*EXERCISE INSTRUCTIONS*.
Exactly the lines from the one containing "- **YAML**: Hierarchical, concise, easier" through the end of the data below are to be reproduced, and nothing besides them.

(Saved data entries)
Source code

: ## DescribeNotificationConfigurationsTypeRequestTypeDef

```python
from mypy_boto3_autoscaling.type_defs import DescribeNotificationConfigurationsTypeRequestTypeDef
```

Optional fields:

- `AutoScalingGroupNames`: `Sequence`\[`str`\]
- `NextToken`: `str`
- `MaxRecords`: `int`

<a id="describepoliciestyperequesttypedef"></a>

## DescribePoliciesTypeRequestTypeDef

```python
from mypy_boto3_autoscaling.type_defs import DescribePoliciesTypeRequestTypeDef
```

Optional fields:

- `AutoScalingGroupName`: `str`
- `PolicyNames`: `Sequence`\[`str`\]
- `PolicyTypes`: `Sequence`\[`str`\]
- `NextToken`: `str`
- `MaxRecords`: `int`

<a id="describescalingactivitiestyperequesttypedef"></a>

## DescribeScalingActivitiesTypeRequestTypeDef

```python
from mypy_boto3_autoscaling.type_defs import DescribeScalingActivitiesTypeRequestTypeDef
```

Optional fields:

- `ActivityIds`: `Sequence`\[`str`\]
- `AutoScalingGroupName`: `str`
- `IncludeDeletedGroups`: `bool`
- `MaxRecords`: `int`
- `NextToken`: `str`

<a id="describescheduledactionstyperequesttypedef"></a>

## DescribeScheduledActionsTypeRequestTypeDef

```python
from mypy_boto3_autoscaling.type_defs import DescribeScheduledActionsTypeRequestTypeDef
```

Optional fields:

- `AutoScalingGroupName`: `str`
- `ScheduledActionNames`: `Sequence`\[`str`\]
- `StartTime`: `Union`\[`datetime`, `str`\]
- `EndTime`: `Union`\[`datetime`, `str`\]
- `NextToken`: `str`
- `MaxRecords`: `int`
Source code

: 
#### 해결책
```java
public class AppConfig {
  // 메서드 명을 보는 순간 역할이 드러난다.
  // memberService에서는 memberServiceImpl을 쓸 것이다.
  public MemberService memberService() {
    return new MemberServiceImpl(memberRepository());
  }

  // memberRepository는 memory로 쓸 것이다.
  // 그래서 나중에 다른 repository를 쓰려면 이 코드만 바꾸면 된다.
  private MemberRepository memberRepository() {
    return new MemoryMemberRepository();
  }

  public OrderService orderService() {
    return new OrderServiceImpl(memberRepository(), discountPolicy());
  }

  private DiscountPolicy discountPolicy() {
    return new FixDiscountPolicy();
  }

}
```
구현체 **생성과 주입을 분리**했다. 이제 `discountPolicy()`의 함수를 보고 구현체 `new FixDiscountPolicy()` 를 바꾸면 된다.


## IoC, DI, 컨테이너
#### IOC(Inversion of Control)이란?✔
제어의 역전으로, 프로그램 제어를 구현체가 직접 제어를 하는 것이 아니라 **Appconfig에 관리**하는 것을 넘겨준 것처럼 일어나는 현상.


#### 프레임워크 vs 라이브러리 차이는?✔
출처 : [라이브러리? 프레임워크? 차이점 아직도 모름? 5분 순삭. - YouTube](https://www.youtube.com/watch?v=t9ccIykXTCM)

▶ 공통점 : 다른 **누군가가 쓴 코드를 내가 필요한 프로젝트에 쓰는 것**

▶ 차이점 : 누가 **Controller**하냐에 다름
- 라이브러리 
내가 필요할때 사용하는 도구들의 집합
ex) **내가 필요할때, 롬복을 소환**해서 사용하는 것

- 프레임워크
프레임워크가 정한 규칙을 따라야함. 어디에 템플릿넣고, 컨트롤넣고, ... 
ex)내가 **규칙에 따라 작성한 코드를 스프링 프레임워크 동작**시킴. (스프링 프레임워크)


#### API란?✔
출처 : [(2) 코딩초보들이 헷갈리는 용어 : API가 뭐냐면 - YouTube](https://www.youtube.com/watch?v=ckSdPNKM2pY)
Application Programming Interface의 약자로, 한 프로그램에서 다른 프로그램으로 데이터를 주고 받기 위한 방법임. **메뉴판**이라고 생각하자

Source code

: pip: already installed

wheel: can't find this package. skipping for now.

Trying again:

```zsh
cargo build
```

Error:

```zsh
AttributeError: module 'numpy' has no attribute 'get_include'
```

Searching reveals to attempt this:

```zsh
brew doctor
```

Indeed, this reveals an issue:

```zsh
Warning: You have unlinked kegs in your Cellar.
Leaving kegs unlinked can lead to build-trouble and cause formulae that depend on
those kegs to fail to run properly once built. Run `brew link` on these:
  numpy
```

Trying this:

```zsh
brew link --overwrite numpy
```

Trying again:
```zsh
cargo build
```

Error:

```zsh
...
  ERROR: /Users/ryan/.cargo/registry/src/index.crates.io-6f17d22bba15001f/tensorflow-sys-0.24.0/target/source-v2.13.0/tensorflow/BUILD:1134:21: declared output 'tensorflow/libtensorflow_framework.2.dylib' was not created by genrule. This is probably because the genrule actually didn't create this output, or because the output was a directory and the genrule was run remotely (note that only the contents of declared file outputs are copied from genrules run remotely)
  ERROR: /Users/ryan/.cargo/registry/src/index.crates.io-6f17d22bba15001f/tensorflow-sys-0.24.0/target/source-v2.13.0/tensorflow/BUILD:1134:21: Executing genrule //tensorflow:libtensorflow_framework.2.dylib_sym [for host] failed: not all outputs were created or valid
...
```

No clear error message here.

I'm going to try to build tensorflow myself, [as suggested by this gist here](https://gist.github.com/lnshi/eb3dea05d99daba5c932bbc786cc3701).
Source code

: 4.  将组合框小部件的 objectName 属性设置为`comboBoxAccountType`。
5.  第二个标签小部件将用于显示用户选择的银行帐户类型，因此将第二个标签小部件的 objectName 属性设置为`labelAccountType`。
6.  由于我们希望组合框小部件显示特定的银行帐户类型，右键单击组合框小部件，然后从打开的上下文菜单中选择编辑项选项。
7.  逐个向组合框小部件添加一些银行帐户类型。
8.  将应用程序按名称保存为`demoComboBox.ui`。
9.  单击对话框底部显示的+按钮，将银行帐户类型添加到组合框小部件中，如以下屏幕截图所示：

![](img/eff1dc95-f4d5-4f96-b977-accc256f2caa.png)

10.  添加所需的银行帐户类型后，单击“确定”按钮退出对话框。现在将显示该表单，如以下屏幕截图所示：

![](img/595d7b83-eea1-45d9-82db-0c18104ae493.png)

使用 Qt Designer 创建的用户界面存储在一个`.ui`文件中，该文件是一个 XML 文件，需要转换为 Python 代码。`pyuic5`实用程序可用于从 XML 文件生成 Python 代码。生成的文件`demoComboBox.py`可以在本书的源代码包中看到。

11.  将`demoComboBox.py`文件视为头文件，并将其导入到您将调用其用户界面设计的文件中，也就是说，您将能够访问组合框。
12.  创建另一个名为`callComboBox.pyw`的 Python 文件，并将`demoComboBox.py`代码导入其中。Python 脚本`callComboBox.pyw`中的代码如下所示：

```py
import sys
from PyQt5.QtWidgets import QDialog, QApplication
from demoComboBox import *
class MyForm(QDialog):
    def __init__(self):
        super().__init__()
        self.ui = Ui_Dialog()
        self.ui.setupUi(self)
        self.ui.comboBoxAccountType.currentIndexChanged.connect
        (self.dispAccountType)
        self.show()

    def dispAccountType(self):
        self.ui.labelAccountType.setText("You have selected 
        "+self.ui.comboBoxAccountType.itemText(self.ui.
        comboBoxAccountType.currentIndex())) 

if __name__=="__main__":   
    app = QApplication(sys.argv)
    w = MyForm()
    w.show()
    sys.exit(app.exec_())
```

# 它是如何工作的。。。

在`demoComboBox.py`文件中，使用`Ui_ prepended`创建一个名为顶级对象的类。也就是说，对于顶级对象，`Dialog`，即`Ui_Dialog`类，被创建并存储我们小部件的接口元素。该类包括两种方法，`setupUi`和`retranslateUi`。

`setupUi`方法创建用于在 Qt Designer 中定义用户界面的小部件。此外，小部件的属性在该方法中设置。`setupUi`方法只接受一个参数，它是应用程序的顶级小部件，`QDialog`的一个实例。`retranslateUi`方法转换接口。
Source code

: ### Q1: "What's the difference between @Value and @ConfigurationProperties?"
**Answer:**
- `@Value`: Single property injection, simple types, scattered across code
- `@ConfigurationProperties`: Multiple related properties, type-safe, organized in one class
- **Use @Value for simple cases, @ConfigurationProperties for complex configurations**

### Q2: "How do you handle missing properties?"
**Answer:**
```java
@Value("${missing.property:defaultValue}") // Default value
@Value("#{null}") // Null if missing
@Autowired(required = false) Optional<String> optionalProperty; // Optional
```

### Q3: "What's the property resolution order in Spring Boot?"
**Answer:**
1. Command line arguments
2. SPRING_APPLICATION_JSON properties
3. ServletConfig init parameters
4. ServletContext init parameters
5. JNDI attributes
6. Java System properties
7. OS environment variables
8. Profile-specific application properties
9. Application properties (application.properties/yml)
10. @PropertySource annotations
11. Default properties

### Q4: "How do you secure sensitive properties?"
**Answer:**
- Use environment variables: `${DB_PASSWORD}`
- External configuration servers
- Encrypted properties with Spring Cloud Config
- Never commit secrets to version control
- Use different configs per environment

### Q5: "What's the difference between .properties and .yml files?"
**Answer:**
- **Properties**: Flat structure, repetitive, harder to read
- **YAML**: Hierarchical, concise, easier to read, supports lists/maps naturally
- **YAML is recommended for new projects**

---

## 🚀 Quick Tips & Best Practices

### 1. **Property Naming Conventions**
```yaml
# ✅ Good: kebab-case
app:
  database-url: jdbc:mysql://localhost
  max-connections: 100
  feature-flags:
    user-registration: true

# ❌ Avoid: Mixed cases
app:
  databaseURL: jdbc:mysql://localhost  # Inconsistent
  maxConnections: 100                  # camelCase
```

*TASK RESPONSE*.
- **YAML**: Hierarchical, concise, easier to read, supports lists/maps naturally
- **YAML is recommended for new projects**

---

## 🚀 Quick Tips & Best Practices

### 1. **Property Naming Conventions**
```yaml
# ✅ Good: kebab-case
app:
  database-url: jdbc:mysql://localhost
  max-connections: 100
  feature-flags:
    user-registration: true

# ❌ Avoid: Mixed cases
app:
  databaseURL: jdbc:mysql://localhost  # Inconsistent
  maxConnections: 100                  # camelCase
```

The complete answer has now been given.